Job item: Among the entries that follow, find every line with the word "conteúdos" and copy it.

Exercise data:
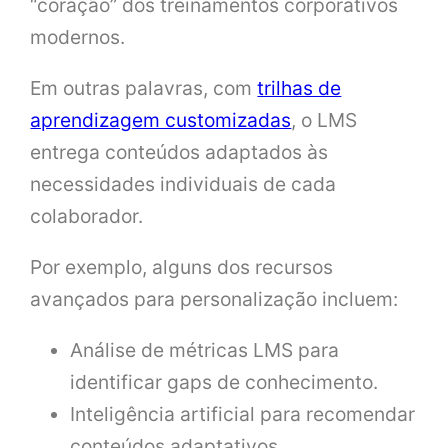
“coração” dos treinamentos corporativos
modernos.
Em outras palavras, com
trilhas de
aprendizagem customizadas
, o LMS
entrega conteúdos adaptados às
necessidades individuais de cada
colaborador.
Por exemplo, alguns dos recursos
avançados para personalização incluem:
Análise de métricas LMS para
identificar gaps de conhecimento.
Inteligência artificial para recomendar
conteúdos adaptativos.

Your solution:
entrega conteúdos adaptados às
conteúdos adaptativos.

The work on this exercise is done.